CGT withholding regime
An introduction of a 10 per cent non- final withholding tax on payments made to foreign residents that dispose of specific taxable Australian property will come into effect from 1 July 2016.
The new legislation will impact on any property transaction where the purchase price is more than $2 million. The withholding regime will apply to:
- Australian real property – land, buildings, residential and commercial property
- Lease premiums paid for the grant of a lease over real property in Australia
- Mining, quarrying or prospecting rights
- Indirect Australian real property interest
- Options or rights to acquire such property or interest
The legislation is aimed at vendors that are ‘foreign persons’ to ensure their capital gains tax liability is retained. Any sale contract entered on or after 1 July 2016 will require the purchaser to withhold 10 per cent of the purchase price and pay that amount to the ATO. The vendor then applies for a tax credit for the amount withheld by the ATO following settlement.

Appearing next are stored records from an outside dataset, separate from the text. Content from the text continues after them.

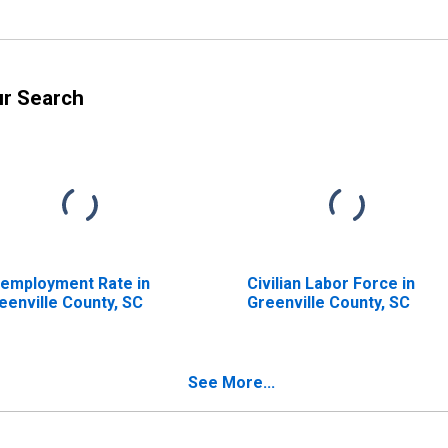
ur Search
employment Rate in
Civilian Labor Force in
eenville County, SC
Greenville County, SC
See More...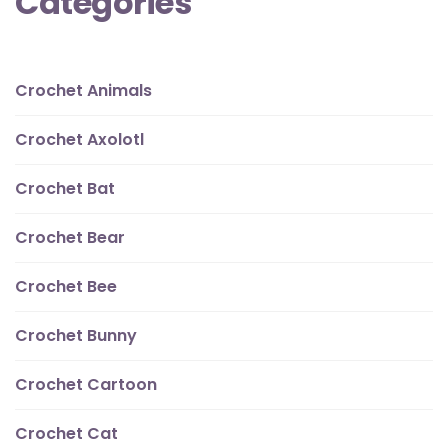
Categories
Crochet Animals
Crochet Axolotl
Crochet Bat
Crochet Bear
Crochet Bee
Crochet Bunny
Crochet Cartoon
Crochet Cat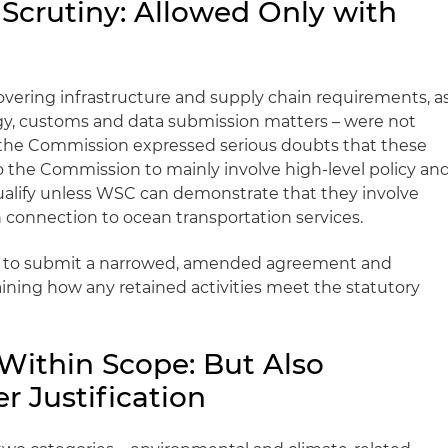
 Scrutiny: Allowed Only with
covering infrastructure and supply chain requirements, a
gy, customs and data submission matters – were not
 the Commission expressed serious doubts that these
to the Commission to mainly involve high-level policy an
ualify unless WSC can demonstrate that they involve
in connection to ocean transportation services.
 to submit a narrowed, amended agreement and
aining how any retained activities meet the statutory
y Within Scope: But Also
r Justification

The purchaser must withhold 10 per cent of the purchase price unless the vendor shows the purchaser a clearance certificate from the ATO. The ATO will only issue a clearance certificate to Australian resident vendors.
Where the vendor is a ‘foreign person’, the purchaser must withhold 10 per cent of the purchase price and pay that to the ATO unless the vendor provides a ‘Variation Notice’ in which case the purchaser must withhold the revised amount. A ‘foreign person’ vendor can obtain a Variation Notice from the ATO.